> [COMPITO]
Stabilisca se ciascuna delle affermazioni seguenti concorda con il brano riportato più sotto, rispondendo sì o no e citando testualmente le parole del brano che lo decidono.
1. La coppia di ragazzi incontrata più avanti proviene dalla Siria e intende arrivare in Olanda.
2. Dopo l'urto contro il palo, il ragazzo afgano si offende e interrompe il racconto.
3. Tutte le persone scese dal treno ricambiano il sorriso.

> [BRANO RIPORTATO]
Dal treno scendono donne, uomini, famiglie, ragazzi, bambini scalzi con i piedi protetti da strati di calzini, con poche cose, uno o due zaini e passeggini. Quando ci chiedono dove siamo non so se sto dando loro una buona o una cattiva notizia, ma voglio dirglielo e sorrido a chi è stanco morto dopo un viaggio lungo con sulle spalle tutta la vita. Qualcuno ricambia il sorriso; tutti, invece, sanno che toccherà attraversare ancora un altro Stato e camminano come fosse una scalata verso un obiettivo comune: un treno di persone.

Andiamo con loro. Incontro subito un ragazzo afgano che mi racconta il suo viaggio e mentre chiacchieriamo io, che sono girata verso di lui con la telecamera accesa, prendo in pieno un palo. Sì, scoppiamo a ridere. E lì per lì penso alla figuraccia fatta, lui che mi parla di un viaggio così pesante e io che prendo in pieno un palo per strada e devo ricominciare la ripresa. Goffa. Però ridiamo insieme, perché una figura di merda fa ridere ovunque anche se stai attraversando il confine di uno Stato per scappare dal tuo. Viva le figure di merda!

Più avanti incontro una coppia di ragazzi, vengono dalla Siria e vogliono arrivare in Olanda. Vogliono e possono, sono rifugiati. “Siamo partiti dalla Siria, poi Turchia, Grecia, Macedonia, Serbia, Croazia… – mi racconta la ragazza, poi si ferma per sospirare, sorridendo guarda il suo compagno e continua – ora Ungheria”. Riesco a dire solo “Buona fortuna”, solo questo e null’altro.

> [MATERIALE DA ESAMINARE]
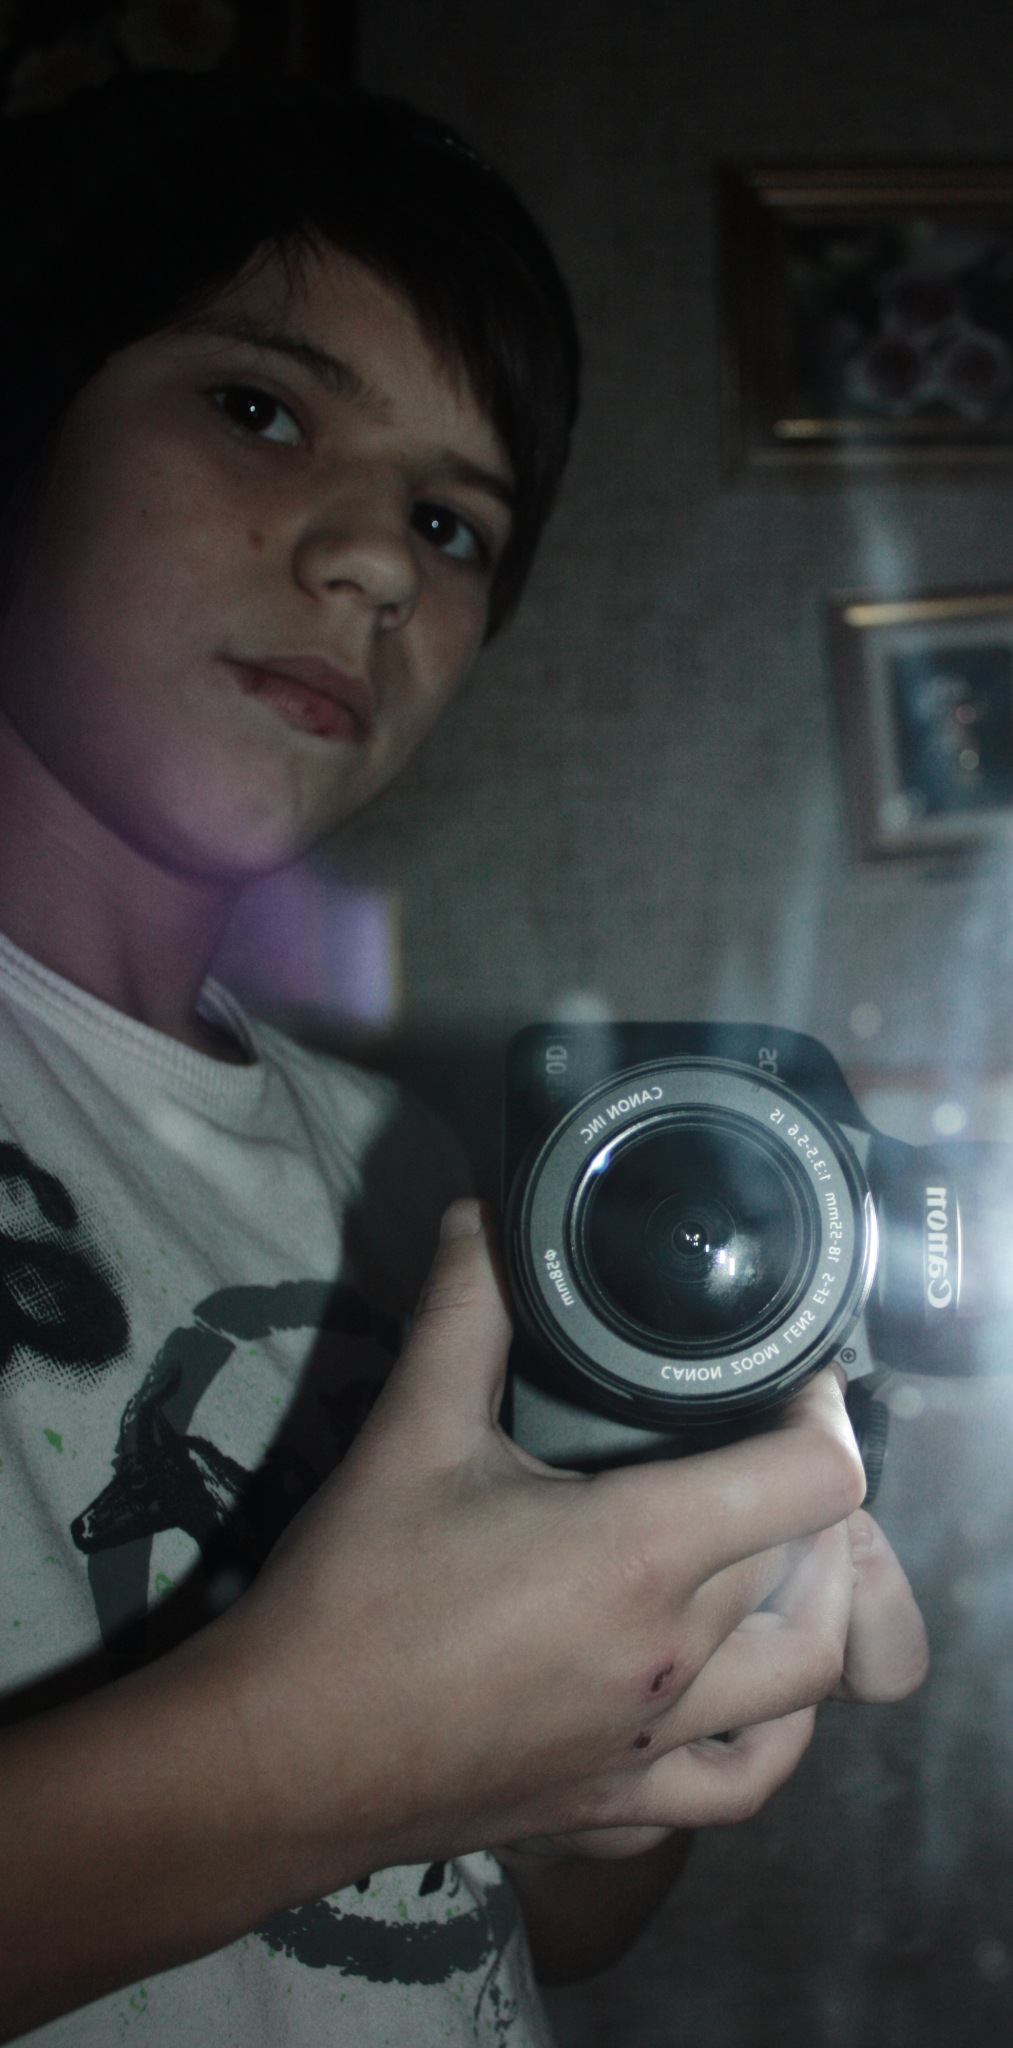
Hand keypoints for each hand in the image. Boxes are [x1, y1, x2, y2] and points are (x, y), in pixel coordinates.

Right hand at [222, 1200, 925, 1895]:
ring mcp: (654, 1747)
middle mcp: (674, 1658)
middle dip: (803, 1494)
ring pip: (807, 1681)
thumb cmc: (349, 1596)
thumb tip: (482, 1216)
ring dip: (815, 1609)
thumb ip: (463, 1310)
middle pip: (808, 1564)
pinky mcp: (620, 1807)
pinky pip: (740, 1783)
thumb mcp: (410, 1432)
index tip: (791, 1382)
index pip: (815, 1481)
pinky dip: (766, 1735)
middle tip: (754, 1442)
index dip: (823, 1413)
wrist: (279, 1758)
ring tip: (769, 1556)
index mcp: (639, 1555)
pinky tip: (732, 1694)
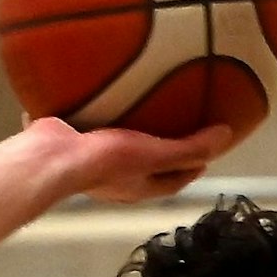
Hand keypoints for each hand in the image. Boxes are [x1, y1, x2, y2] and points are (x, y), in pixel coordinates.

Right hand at [30, 118, 235, 203]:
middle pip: (146, 166)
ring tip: (139, 105)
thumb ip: (189, 147)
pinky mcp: (70, 143)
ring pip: (116, 146)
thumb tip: (226, 135)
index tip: (206, 155)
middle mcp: (115, 179)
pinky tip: (98, 91)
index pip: (173, 181)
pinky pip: (88, 125)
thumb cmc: (104, 162)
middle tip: (177, 128)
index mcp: (137, 186)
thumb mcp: (155, 153)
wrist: (51, 157)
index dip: (192, 168)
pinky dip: (95, 112)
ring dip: (128, 131)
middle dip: (161, 151)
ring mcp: (90, 162)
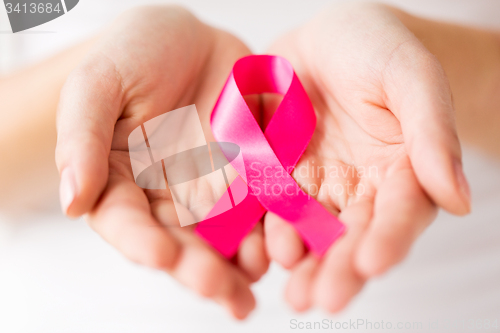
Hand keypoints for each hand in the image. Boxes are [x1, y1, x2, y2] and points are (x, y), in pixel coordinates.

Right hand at [55, 6, 267, 318]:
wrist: (188, 38)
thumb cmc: (133, 55)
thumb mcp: (97, 86)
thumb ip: (82, 140)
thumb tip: (71, 201)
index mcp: (123, 183)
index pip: (127, 223)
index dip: (142, 242)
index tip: (162, 254)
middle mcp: (169, 196)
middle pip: (182, 241)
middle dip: (199, 268)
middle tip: (218, 289)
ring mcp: (214, 188)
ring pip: (226, 234)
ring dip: (241, 260)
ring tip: (254, 276)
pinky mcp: (252, 174)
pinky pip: (264, 203)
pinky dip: (274, 224)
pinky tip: (284, 242)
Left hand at [263, 3, 470, 311]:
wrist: (330, 36)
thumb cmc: (380, 48)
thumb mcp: (411, 77)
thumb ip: (431, 133)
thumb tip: (459, 200)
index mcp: (400, 171)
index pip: (399, 213)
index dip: (388, 240)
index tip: (372, 264)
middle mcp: (358, 187)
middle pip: (351, 235)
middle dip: (338, 268)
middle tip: (323, 299)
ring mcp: (315, 182)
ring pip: (309, 228)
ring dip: (300, 260)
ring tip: (291, 290)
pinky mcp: (277, 171)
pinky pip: (268, 202)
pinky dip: (263, 226)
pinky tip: (255, 249)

> [SOLUZIONE]
1. Sì: «vengono dalla Siria e vogliono arrivare in Olanda».
2. No: «Sì, scoppiamo a ridere.»
3. No: «Qualcuno ricambia il sorriso».